* **Directions**
Could you copy out each of the entries below word for word, keeping every line as it appears?

* **Given records**
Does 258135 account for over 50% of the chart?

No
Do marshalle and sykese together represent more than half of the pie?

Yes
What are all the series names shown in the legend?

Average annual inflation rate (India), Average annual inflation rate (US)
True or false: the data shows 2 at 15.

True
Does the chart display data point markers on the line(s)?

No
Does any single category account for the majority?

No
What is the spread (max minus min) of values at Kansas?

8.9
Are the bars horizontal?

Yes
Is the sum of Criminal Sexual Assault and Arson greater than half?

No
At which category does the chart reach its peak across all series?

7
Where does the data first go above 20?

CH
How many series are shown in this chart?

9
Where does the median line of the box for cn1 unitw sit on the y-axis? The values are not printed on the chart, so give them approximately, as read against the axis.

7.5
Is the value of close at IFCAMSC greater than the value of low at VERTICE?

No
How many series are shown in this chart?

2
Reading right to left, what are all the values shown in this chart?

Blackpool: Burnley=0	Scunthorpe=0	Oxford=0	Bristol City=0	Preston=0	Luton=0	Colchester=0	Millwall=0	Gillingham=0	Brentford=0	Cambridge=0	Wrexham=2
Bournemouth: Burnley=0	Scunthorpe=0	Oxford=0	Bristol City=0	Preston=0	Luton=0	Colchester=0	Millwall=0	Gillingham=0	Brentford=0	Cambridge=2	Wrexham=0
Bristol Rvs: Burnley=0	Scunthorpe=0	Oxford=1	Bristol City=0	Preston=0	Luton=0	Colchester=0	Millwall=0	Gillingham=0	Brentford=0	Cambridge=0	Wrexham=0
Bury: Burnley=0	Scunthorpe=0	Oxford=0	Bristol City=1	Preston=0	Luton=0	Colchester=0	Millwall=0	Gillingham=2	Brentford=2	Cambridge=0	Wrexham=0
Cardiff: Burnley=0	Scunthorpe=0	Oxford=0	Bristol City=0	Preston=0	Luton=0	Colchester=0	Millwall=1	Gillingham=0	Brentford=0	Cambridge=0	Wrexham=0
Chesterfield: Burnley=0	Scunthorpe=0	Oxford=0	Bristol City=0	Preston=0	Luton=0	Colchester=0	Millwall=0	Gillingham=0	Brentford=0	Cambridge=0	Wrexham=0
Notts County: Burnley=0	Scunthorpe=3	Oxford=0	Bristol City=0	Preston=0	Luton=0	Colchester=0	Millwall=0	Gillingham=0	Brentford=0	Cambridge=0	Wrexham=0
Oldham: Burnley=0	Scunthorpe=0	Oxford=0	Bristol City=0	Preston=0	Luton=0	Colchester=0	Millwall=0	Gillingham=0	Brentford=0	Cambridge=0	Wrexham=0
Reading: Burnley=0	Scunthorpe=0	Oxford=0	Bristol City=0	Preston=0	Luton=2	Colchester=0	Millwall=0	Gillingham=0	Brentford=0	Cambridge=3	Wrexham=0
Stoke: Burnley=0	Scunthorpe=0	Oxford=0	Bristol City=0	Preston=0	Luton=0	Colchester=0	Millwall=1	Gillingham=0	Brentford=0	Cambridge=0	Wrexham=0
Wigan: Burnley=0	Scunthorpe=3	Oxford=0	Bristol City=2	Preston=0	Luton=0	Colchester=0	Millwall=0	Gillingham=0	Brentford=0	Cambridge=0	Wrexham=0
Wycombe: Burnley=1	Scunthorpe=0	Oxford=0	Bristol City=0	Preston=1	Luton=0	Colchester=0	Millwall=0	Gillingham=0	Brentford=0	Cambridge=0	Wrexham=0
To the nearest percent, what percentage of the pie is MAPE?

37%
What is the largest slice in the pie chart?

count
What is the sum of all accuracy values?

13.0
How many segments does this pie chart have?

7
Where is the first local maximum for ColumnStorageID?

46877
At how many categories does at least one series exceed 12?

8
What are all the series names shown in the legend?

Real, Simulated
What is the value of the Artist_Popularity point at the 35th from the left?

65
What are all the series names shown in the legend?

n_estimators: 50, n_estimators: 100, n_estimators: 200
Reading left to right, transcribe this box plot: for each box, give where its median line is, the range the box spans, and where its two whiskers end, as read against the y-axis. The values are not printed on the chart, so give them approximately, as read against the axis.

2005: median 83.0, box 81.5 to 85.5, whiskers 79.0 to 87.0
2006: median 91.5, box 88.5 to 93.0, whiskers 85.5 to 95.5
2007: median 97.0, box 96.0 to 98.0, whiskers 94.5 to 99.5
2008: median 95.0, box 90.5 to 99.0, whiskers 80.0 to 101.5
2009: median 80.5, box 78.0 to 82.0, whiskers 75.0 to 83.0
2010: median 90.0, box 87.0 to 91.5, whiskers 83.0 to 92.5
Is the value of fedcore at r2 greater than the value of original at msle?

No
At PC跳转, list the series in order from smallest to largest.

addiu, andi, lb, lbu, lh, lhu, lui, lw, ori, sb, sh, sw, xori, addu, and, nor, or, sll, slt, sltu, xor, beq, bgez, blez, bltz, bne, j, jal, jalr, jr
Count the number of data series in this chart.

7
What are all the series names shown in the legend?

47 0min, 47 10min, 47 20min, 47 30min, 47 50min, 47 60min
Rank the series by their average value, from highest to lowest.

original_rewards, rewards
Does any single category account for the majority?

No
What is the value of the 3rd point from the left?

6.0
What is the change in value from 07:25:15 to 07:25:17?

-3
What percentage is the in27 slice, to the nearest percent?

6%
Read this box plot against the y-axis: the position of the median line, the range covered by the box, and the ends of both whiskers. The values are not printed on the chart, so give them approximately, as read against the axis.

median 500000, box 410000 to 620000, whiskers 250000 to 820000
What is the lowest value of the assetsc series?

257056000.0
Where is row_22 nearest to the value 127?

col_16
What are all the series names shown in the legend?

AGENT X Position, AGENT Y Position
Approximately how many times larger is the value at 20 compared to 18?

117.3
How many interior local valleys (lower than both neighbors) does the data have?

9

* **Solution**
Does 258135 account for over 50% of the chart?

No
Do marshalle and sykese together represent more than half of the pie?

Yes
What are all the series names shown in the legend?

Average annual inflation rate (India), Average annual inflation rate (US)
True or false: the data shows 2 at 15.

True
Does the chart display data point markers on the line(s)?

No
Does any single category account for the majority?

No
What is the spread (max minus min) of values at Kansas?

8.9
Are the bars horizontal?

Yes
Is the sum of Criminal Sexual Assault and Arson greater than half?

No
At which category does the chart reach its peak across all series?

7
Where does the data first go above 20?

CH
How many series are shown in this chart?

9
Where does the median line of the box for cn1 unitw sit on the y-axis? The values are not printed on the chart, so give them approximately, as read against the axis.

7.5
Is the value of close at IFCAMSC greater than the value of low at VERTICE?

No
How many series are shown in this chart?

2
Reading right to left, what are all the values shown in this chart?

Blackpool: Burnley=0	Scunthorpe=0	Oxford=0	Bristol City=0	Preston=0	Luton=0	Colchester=0	Millwall=0	Gillingham=0	Brentford=0	Cambridge=0	Wrexham=2
Bournemouth: Burnley=0	Scunthorpe=0	Oxford=0	Bristol City=0	Preston=0	Luton=0	Colchester=0	Millwall=0	Gillingham=0	Brentford=0	Cambridge=2	Wrexham=0
Bristol Rvs: Burnley=0	Scunthorpe=0	Oxford=1	Bristol City=0	Preston=0	Luton=0	Colchester=0	Millwall=0	Gillingham=0	Brentford=0	Cambridge=0	Wrexham=0
Bury: Burnley=0	Scunthorpe=0	Oxford=0	Bristol City=1	Preston=0	Luton=0	Colchester=0	Millwall=0	Gillingham=2	Brentford=2	Cambridge=0	Wrexham=0
Cardiff: Burnley=0	Scunthorpe=0	Oxford=0	Bristol City=0	Preston=0	Luton=0	Colchester=0	Millwall=1	Gillingham=0	Brentford=0	Cambridge=0	Wrexham=0
Chesterfield: Burnley=0	Scunthorpe=0	Oxford=0	Bristol City=0	Preston=0	Luton=0	Colchester=0	Millwall=0	Gillingham=0	Brentford=0	Cambridge=0	Wrexham=0
Notts County: Burnley=0	Scunthorpe=3	Oxford=0	Bristol City=0	Preston=0	Luton=0	Colchester=0	Millwall=0	Gillingham=0	Brentford=0	Cambridge=0	Wrexham=0
Oldham: Burnley=0	Scunthorpe=0	Oxford=0	Bristol City=0	Preston=0	Luton=0	Colchester=0	Millwall=0	Gillingham=0	Brentford=0	Cambridge=0	Wrexham=0
Reading: Burnley=0	Scunthorpe=0	Oxford=0	Bristol City=0	Preston=0	Luton=2	Colchester=0	Millwall=0	Gillingham=0	Brentford=0	Cambridge=3	Wrexham=0
Stoke: Burnley=0	Scunthorpe=0	Oxford=0	Bristol City=0	Preston=0	Luton=0	Colchester=0	Millwall=1	Gillingham=0	Brentford=0	Cambridge=0	Wrexham=0
Wigan: Burnley=0	Scunthorpe=3	Oxford=0	Bristol City=2	Preston=0	Luton=0	Colchester=0	Millwall=0	Gillingham=0	Brentford=0	Cambridge=0	Wrexham=0
Wycombe: Burnley=1	Scunthorpe=0	Oxford=0	Bristol City=0	Preston=1	Luton=0	Colchester=0	Millwall=0	Gillingham=0	Brentford=0	Cambridge=0	Wrexham=0
To the nearest percent, what percentage of the pie is MAPE?

37%
What is the largest slice in the pie chart?

count
What is the sum of all accuracy values?

13.0
How many segments does this pie chart have?

7
Where is the first local maximum for ColumnStorageID?

46877
At how many categories does at least one series exceed 12?

8
What are all the series names shown in the legend?

Real, Simulated
What is the value of the Artist_Popularity point at the 35th from the left?

65
What are all the series names shown in the legend?

n_estimators: 50, n_estimators: 100, n_estimators: 200
Reading left to right, transcribe this box plot: for each box, give where its median line is, the range the box spans, and where its two whiskers end, as read against the y-axis. The values are not printed on the chart, so give them approximately, as read against the axis.

2005: median 83.0, box 81.5 to 85.5, whiskers 79.0 to 87.0
2006: median 91.5, box 88.5 to 93.0, whiskers 85.5 to 95.5
2007: median 97.0, box 96.0 to 98.0, whiskers 94.5 to 99.5
2008: median 95.0, box 90.5 to 99.0, whiskers 80.0 to 101.5
2009: median 80.5, box 78.0 to 82.0, whiskers 75.0 to 83.0
2010: median 90.0, box 87.0 to 91.5, whiskers 83.0 to 92.5
Is the value of fedcore at r2 greater than the value of original at msle?

No
At PC跳转, list the series in order from smallest to largest.

addiu, andi, lb, lbu, lh, lhu, lui, lw, ori, sb, sh, sw, xori, addu, and, nor, or, sll, slt, sltu, xor, beq, bgez, blez, bltz, bne, j, jal, jalr, jr
Count the number of data series in this chart.

7
What are all the series names shown in the legend?

47 0min, 47 10min, 47 20min, 47 30min, 47 50min, 47 60min
Rank the series by their average value, from highest to lowest.

original_rewards, rewards
Does any single category account for the majority?

No
What is the value of the 3rd point from the left?

6.0
What is the change in value from 07:25:15 to 07:25:17?

-3
What percentage is the in27 slice, to the nearest percent?

6%
Read this box plot against the y-axis: the position of the median line, the range covered by the box, and the ends of both whiskers. The values are not printed on the chart, so give them approximately, as read against the axis.

median 500000, box 410000 to 620000, whiskers 250000 to 820000
What is the lowest value of the assetsc series?

257056000.0
Where is row_22 nearest to the value 127?

col_16
What are all the series names shown in the legend?

AGENT X Position, AGENT Y Position
Approximately how many times larger is the value at 20 compared to 18?

117.3
How many interior local valleys (lower than both neighbors) does the data have?

9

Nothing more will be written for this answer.